Elisa et Timothée

Elisa était triste. A l’école, beaucoup d’élèves l’appelaient « le corbeau » parce qu’elle avait les cheveux noirs. C’est la maîtresse qui l’avait dit en parlant de la couleur des cheveux. « Par exemple regardez les cheveux d’Elisa sont très bruns, presque noirs, alors on dit dans le langage courant noir corbeau ». Toute la classe s’était mise à rire. Elisa ne trouvait pas ça très drôle et s’était encore plus repliée sur elle-même. Sa timidité maladive l’empêchait de s’exprimer, alors elle baissait la tête en rougissant.

Elle n’avait pas de papa comme les autres enfants. Quand elle posait des questions à sa mère, celle-ci répondait : « Je te raconterai plus tard, quand tu seras grande ». Mais Elisa se disait que plus tard ce serait peut-être jamais. Alors le soir dans sa chambre elle regardait la carte postale que lui avait envoyée son tonton qui habitait en Sicile, Taormine et son théâtre grec avec l’Etna pour décor. Ce paysage qu’elle regardait tous les jours lui faisait oublier pendant un moment les moqueries de ses camarades. Elle se disait que lorsqu’elle serait grande, elle irait dans ce pays que sa maman avait quitté, elle ne comprenait pas pourquoi, ça avait l’air si beau.

Plus le temps passait, plus elle perdait de son assurance, elle pensait qu’elle n’était pas comme les autres enfants. Une fille sans père avec les cheveux noir corbeau et qui plus est introvertie n’attirait pas forcément la camaraderie. Sa chambre, où trônait la carte postale sur sa table de chevet, était son refuge. Elle l’avait tellement regardée cette carte postale qu’il lui semblait qu’elle connaissait Taormine par cœur. Elle lui parlait comme à une amie qu’elle n’avait pas. Le matin, c’était le cœur lourd qu’elle retournait à l’école.

Un jour la maîtresse leur annonça la venue d’un nouveau camarade. Il s’appelait Timothée. Elle leur expliqua qu’il avait eu un grave accident et que pour l’instant il ne se déplaçait qu’en fauteuil roulant et elle leur demanda d’être très gentils avec lui. Lorsqu’il entra dans la classe, la plupart des élèves murmurèrent des oh ! Ah ! Non seulement il était sur un fauteuil roulant, mais il avait une minerve autour du cou, sa tête penchait légèrement sur la droite et son bras gauche était maintenu par une écharpe. « Tu te mettras à côté d’Elisa, dit la maîtresse ». Forcément, c’était la seule place disponible puisque personne ne voulait s’asseoir à côté d’elle. Timothée regarda Elisa et lui sourit timidement.

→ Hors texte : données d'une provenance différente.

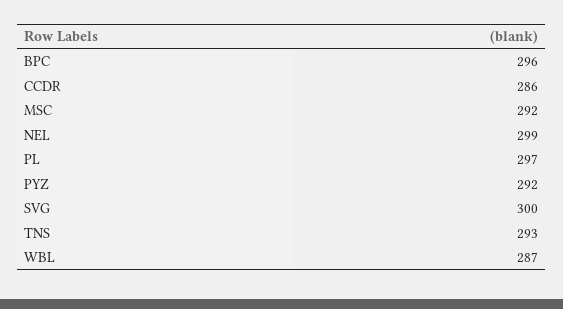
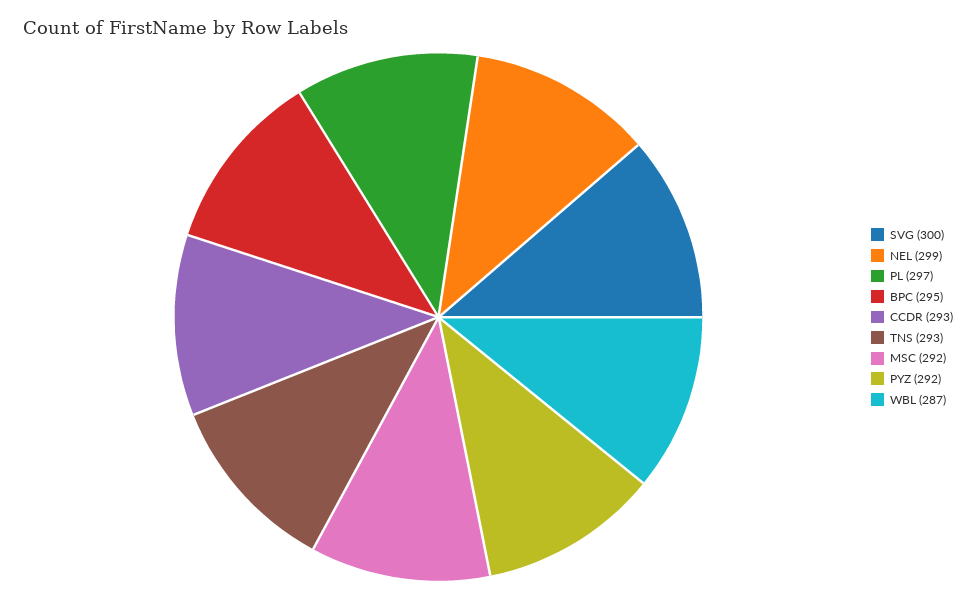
BPC: 296 -> 295
CCDR: 286 -> 293

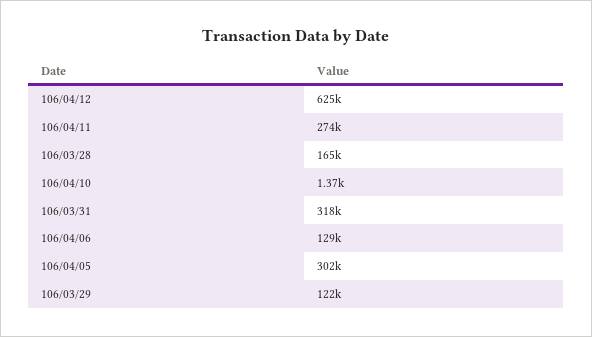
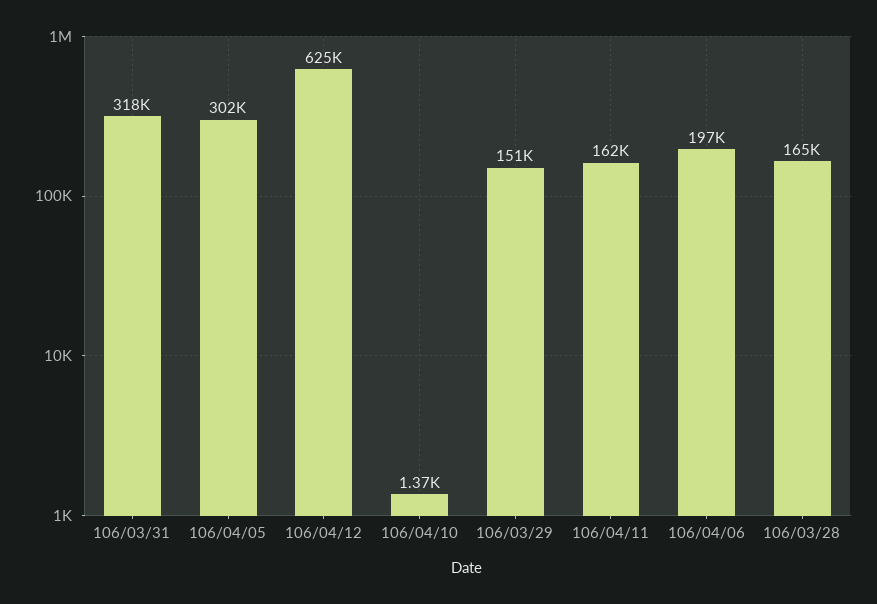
106/04/11: 274000 -> 162000
106/04/06: 129000 -> 197000
106/03/29: 122000 -> 151000

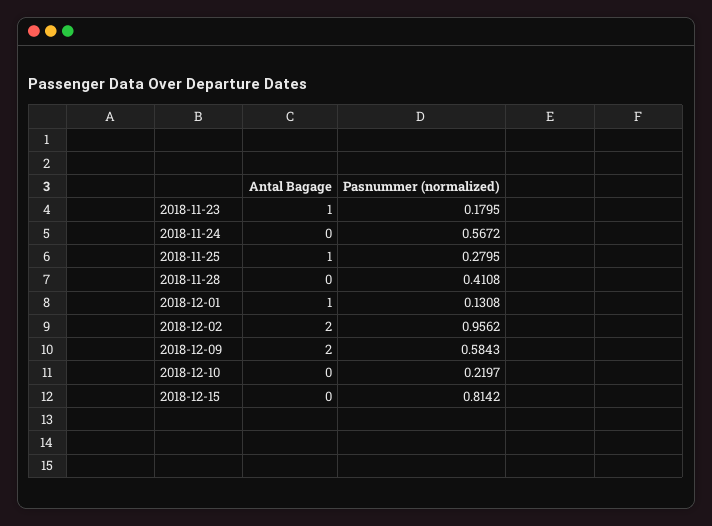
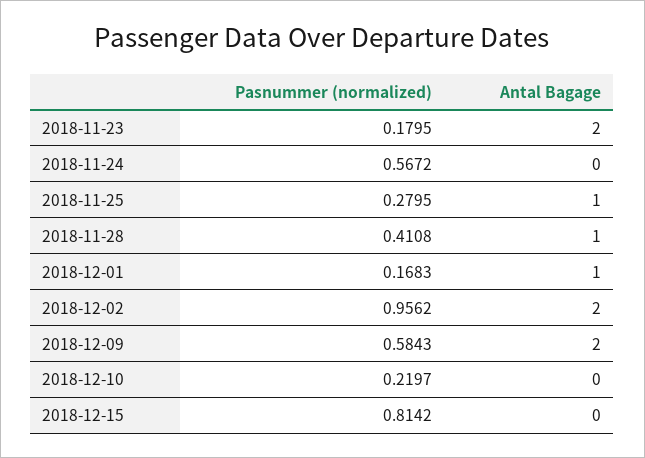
Antal Bagage, 2018-11-23: 1 -> 2
Antal Bagage, 2018-11-28: 0 -> 1
Pasnummer (normalized), 2018-12-01: 0.1308 -> 0.1683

Pendant la récréation, Elisa resta près de Timothée parce qu’elle le sentait désemparé. Les enfants le regardaient comme une bête curieuse. Elle entendit un enfant lancer « mais il est tout tordu ! Il n’a pas l’air normal ! ». Alors elle lui dit « Ne les écoute pas, moi il m’appelle le corbeau parce que j’ai les cheveux noirs ». Petit à petit ils s’apprivoisèrent, devinrent des amis. Ils se racontèrent leurs déboires, se rassurèrent, se consolèrent. Ils scellèrent leur amitié en se partageant la carte postale qui était devenue la mascotte de Timothée. Il lui avait même promis « un jour si tu veux quand on sera grand on se mariera ». Elle lui avait répondu « oui, et on ira vivre en Sicile ».

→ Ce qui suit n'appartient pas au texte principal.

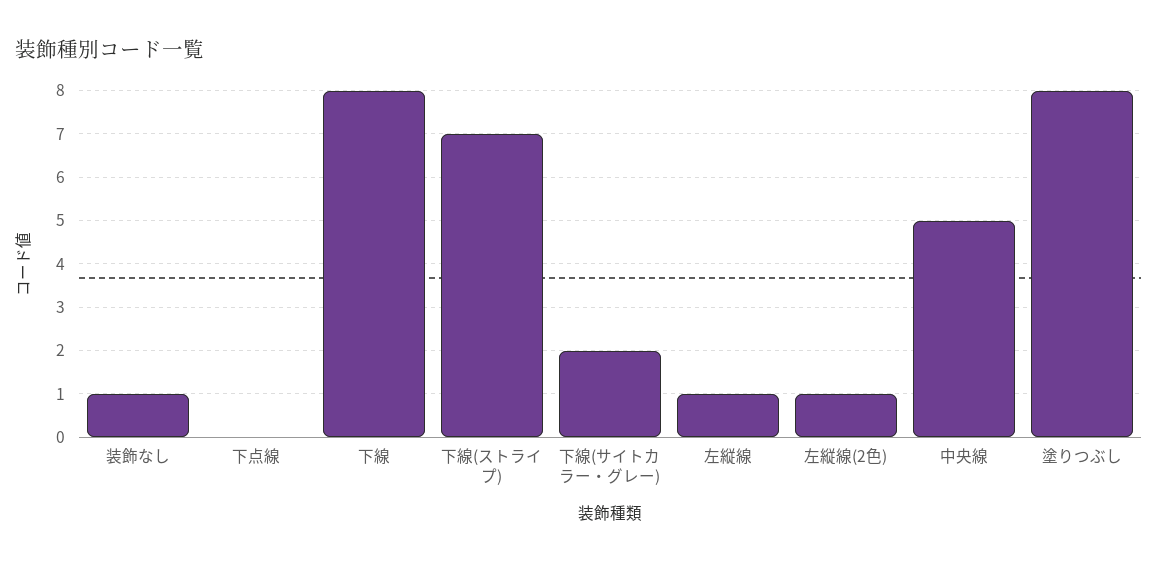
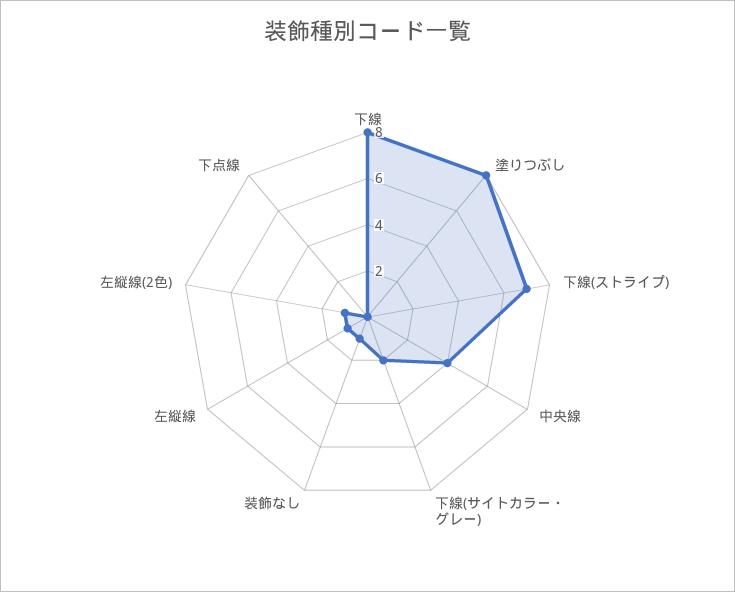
中央線: 5 -> 4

L’histoire ne dit pas s’ils se marièrent et eurent beaucoup d’enfants, mais leur différence et leur amitié avaient fait leur force. A la fin de l’année scolaire, ils eurent tous les deux les félicitations de la maîtresse pour leurs progrès. Elle les avaient vu sortir lentement de leurs coquilles. Ils marchèrent dans la cour la tête haute, fiers d’avoir retrouvé cette confiance en eux qui leur manquait tant. Elisa poussait le fauteuil de Timothée vers la sortie, un sourire illuminait son visage, elle avait des étoiles plein les yeux.